Это не в диво испытанным в путевых лишениях поморам: лежат они и толкуют:
— А тепло, братцы, что в бане! хоть бы и век так.
— Мокро уж больно, Ервасей Петрович. Ишь словно капель какая: всего так и обливает тебя...
— Бери-ко шесты да порастолкайте — легше будет.
— А ты бы, Матвеюшко, налегал боком-то, уминал бы снег-от, все, гляди, и дышать-бы просторнее стало. А что, крутит, братцы, ветер-от? Разгрябись-ко да выставь!..
— Крепче серчает, Ервасей Петрович, так и залепило всю рожу, как выглянул.
— Ну, лежи, братцы, плотней да дружней. Твори молитву «Помилуй мя, Боже!»

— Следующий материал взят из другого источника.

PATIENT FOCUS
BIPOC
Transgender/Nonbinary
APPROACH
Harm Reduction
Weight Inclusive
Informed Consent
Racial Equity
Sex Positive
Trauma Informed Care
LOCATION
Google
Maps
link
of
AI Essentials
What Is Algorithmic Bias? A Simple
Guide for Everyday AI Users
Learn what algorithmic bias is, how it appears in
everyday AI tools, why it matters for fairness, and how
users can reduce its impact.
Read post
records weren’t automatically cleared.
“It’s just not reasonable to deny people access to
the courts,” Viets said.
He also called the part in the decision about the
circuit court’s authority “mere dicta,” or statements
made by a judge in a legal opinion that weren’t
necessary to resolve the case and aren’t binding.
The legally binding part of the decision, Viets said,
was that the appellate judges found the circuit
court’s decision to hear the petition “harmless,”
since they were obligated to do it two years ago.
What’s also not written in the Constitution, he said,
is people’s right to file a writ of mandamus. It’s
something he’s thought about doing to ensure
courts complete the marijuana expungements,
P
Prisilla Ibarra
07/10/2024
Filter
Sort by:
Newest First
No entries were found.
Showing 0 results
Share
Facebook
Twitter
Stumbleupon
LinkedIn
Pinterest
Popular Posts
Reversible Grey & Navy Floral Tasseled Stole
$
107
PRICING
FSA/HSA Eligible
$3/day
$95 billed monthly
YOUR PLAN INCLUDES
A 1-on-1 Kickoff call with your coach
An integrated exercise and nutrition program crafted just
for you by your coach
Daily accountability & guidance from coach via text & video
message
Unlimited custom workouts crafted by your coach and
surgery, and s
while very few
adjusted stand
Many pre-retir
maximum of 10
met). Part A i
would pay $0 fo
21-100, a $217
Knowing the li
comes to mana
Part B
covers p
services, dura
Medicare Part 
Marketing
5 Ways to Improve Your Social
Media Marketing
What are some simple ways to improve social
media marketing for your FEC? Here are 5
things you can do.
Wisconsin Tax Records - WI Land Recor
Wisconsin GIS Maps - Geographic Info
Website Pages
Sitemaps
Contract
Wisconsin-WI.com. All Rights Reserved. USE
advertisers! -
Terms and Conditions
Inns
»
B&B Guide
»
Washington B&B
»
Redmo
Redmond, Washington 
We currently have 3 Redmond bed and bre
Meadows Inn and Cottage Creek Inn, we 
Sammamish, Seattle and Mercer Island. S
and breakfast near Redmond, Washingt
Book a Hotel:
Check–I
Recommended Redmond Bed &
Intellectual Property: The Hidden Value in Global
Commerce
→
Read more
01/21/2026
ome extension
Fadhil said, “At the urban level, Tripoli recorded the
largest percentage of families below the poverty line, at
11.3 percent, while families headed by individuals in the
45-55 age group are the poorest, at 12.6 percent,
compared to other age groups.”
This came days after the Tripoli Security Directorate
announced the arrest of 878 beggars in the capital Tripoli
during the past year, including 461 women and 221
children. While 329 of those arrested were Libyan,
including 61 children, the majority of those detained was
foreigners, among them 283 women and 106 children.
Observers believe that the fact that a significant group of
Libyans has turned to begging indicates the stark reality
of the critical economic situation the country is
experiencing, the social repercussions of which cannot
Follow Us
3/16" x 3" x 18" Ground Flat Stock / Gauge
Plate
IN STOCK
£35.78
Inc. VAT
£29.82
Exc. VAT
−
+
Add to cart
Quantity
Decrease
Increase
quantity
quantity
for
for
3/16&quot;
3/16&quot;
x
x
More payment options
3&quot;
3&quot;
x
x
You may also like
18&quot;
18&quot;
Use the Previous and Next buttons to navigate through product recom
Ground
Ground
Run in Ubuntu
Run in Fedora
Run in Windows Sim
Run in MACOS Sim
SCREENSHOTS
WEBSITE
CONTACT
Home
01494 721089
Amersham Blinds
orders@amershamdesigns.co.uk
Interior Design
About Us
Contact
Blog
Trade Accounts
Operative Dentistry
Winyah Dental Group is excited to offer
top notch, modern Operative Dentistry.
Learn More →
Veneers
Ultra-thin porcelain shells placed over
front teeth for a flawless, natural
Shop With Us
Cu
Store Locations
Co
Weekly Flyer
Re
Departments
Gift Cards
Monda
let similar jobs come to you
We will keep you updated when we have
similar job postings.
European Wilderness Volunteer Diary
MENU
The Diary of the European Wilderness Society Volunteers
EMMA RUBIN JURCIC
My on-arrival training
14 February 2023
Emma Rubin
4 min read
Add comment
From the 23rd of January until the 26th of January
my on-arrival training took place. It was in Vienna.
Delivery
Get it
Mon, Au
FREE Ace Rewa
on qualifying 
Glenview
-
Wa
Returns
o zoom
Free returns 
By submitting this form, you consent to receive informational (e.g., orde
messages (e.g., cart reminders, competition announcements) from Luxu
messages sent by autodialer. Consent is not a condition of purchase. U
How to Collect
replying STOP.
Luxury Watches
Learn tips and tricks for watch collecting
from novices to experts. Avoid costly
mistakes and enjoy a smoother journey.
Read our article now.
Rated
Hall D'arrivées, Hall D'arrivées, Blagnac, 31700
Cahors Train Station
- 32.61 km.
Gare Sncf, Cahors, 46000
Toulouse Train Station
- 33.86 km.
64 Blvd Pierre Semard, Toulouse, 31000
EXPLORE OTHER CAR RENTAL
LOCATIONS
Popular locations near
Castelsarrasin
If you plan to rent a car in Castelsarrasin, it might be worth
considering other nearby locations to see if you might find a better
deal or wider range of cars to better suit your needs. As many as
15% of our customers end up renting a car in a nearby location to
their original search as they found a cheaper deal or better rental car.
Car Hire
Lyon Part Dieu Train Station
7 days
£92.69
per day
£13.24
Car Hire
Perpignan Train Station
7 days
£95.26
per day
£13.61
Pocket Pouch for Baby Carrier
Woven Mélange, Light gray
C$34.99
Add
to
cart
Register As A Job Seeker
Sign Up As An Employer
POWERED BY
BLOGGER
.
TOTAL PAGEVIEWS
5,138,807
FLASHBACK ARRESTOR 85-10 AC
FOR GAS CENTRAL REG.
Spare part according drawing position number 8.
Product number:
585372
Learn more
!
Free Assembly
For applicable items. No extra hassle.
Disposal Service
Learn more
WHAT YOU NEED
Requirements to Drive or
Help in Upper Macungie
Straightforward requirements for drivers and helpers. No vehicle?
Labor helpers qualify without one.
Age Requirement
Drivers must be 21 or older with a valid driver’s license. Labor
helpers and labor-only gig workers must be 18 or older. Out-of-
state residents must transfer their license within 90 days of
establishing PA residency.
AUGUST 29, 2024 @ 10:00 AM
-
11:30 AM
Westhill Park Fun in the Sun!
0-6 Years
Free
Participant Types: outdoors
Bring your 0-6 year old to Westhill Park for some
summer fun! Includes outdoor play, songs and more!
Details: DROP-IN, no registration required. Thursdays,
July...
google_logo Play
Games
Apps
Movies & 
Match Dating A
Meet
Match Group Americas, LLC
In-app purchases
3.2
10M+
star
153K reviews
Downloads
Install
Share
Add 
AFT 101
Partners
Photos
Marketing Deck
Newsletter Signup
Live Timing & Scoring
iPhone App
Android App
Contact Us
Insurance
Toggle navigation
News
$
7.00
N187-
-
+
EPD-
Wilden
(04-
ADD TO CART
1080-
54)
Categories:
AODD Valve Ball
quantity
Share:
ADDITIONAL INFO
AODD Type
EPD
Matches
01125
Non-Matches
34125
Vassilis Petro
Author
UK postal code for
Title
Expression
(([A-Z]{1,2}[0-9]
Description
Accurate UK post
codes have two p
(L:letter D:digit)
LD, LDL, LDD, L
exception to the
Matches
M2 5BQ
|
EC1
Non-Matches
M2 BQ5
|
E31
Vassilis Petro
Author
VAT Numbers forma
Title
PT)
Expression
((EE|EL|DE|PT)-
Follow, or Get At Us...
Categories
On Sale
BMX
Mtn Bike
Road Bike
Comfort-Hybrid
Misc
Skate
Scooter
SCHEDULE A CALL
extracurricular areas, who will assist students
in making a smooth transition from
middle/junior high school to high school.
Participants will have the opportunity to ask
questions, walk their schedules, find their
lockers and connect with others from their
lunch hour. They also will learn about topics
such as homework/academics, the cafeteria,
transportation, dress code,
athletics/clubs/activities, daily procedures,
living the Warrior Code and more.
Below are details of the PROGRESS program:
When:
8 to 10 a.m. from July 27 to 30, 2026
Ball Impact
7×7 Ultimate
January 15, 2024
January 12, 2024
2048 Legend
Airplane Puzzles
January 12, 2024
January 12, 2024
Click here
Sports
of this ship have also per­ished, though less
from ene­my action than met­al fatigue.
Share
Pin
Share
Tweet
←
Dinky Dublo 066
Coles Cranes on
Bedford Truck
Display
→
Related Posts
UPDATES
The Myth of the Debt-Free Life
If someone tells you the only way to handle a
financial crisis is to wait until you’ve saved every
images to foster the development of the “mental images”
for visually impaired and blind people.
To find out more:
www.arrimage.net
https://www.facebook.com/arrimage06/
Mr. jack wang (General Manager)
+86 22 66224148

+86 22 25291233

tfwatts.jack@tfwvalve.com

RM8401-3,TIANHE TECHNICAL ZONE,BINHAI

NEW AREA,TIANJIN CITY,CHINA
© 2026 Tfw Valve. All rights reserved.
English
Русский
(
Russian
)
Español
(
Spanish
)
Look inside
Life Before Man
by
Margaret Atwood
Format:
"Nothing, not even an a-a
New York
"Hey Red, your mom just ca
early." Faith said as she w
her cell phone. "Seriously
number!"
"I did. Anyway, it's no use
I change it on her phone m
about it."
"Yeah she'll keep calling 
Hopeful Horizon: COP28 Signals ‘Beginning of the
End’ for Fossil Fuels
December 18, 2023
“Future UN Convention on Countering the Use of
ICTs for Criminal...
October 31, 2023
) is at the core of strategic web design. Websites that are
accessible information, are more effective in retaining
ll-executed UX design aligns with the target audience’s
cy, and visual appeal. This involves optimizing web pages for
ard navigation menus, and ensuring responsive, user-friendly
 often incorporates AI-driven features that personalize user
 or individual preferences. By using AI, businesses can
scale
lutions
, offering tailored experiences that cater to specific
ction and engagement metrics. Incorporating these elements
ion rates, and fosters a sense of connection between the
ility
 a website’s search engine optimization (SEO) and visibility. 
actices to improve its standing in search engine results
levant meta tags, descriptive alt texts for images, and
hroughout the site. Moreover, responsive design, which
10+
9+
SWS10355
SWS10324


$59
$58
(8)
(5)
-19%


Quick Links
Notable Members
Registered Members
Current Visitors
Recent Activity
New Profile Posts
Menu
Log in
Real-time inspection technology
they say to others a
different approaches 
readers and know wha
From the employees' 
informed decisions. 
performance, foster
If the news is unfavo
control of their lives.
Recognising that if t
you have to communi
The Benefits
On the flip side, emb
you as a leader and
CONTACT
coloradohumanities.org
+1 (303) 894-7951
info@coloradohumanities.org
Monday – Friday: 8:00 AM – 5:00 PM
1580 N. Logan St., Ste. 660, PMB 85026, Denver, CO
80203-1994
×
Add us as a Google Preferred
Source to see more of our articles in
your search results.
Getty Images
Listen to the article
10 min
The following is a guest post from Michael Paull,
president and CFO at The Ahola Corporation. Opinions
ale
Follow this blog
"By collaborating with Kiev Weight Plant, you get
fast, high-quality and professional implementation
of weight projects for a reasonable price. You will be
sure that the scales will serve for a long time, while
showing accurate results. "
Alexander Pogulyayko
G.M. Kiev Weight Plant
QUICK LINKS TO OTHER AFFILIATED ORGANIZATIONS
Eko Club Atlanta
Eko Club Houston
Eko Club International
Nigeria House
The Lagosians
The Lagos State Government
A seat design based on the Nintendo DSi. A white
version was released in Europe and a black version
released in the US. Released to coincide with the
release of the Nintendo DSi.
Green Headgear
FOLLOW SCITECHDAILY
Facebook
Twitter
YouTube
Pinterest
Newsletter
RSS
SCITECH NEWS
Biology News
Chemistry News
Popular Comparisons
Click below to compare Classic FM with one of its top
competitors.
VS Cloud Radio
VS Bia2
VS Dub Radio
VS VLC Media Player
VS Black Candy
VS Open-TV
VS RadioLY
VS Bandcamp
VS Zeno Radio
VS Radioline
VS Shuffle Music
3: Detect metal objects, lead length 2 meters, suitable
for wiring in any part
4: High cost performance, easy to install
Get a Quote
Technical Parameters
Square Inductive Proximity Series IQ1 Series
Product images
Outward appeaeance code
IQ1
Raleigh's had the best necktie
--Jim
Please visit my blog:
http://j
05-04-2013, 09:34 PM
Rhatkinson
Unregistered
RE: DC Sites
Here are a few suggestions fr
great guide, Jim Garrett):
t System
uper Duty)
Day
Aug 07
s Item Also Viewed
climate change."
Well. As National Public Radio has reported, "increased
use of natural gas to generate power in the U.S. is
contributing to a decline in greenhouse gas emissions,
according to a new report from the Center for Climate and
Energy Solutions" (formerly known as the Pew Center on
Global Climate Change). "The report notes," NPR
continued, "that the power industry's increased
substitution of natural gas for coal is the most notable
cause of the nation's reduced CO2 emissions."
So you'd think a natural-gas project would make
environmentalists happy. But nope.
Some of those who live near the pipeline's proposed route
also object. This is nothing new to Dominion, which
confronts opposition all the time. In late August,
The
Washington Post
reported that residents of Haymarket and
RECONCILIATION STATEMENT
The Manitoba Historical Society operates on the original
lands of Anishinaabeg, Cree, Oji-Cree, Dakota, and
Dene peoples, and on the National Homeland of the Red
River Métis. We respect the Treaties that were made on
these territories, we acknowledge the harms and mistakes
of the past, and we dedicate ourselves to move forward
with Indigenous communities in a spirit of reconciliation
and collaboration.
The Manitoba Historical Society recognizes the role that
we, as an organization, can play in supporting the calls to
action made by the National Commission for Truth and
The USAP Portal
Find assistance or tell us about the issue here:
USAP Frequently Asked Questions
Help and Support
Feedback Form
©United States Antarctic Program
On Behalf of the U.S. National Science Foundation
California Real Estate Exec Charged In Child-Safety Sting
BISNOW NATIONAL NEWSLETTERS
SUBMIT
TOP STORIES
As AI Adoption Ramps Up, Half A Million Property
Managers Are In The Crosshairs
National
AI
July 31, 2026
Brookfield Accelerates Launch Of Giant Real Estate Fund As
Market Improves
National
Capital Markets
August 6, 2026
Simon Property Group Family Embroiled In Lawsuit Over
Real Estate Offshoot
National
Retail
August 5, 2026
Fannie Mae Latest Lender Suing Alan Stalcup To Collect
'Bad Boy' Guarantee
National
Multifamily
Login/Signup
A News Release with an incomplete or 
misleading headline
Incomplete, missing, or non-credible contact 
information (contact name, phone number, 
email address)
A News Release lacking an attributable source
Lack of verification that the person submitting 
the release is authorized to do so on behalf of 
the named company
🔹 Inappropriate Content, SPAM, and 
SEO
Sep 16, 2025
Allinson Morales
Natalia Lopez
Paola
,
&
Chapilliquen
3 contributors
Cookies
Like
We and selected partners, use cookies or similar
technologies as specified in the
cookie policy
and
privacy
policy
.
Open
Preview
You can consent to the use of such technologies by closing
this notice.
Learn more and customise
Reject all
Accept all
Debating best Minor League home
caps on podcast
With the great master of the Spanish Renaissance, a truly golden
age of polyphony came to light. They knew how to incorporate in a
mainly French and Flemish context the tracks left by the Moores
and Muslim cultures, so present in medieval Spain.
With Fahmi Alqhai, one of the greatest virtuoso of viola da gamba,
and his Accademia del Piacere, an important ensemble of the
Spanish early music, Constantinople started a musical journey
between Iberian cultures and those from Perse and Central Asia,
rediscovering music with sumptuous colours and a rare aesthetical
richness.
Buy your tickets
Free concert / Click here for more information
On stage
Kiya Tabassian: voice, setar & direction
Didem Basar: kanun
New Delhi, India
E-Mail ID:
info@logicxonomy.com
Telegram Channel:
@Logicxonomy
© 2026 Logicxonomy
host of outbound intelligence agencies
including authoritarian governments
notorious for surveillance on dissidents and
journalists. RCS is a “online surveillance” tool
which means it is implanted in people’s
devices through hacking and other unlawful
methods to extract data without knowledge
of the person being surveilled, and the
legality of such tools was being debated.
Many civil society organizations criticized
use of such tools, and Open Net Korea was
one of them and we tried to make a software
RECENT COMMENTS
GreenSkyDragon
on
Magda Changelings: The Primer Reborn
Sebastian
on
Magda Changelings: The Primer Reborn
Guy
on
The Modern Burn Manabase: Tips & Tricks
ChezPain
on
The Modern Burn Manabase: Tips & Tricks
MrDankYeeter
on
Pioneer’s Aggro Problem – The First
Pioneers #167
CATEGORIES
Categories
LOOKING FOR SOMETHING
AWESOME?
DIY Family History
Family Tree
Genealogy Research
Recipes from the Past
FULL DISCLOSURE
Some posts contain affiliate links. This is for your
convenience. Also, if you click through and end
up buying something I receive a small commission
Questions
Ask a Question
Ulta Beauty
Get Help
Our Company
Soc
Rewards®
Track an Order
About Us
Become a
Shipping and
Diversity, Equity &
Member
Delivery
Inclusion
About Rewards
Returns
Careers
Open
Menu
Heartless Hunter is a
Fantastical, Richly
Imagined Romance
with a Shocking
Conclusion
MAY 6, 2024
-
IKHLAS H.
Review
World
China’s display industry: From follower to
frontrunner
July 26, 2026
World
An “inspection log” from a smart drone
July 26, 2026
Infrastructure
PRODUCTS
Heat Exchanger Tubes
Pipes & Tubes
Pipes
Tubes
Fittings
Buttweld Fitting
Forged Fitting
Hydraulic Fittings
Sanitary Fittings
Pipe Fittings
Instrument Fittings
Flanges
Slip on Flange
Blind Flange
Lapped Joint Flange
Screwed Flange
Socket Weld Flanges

— А что, Ервасей Петрович, на ум мне пришло: которого у тебя хозяйка-то парнишку родила — ан пятого?
— Ишь тебе, черту, дела-то мало! Лежи знай, да поплотней ложись, другое думай, что смешное, не засыпай, бодрись. Тыкай шестом-то кверху. Шапку бы кто просунул: повадней бы дышать-то. Ну-ко, ребята!..
— Водки бы теперь выпить, Ервасей Петрович!..
— Рому бы аглечкого!..
— Плетью бы вас, дураков, поперек живота, чтобы знали, что к чему и какую молитву творить надо перед смертью. Лежи-ко дружней, да разговаривай меньше; попусту только дух-от глотаете!..
— Ну, братцы, знать еще не написана про нас смерть эта! — говорил тот же Ервасей Петрович уже в лучших обстоятельствах — в теплой знакомой избе ближайшего селения. — Знать, еще в книге-то судеб Божиих имена наши не похерены: быть нам, стало быть, и ноне на Мурмане.
— Наше дело еще что? Полсуток-то, почитай, не лежали; а вон, лопари на тундре — трое было — так заснули, надо быть, под чункой-то. По весне уж нашли, что кисель-де, сказывают, совсем погнили: такие-де черные, как уголь, мол, черные!..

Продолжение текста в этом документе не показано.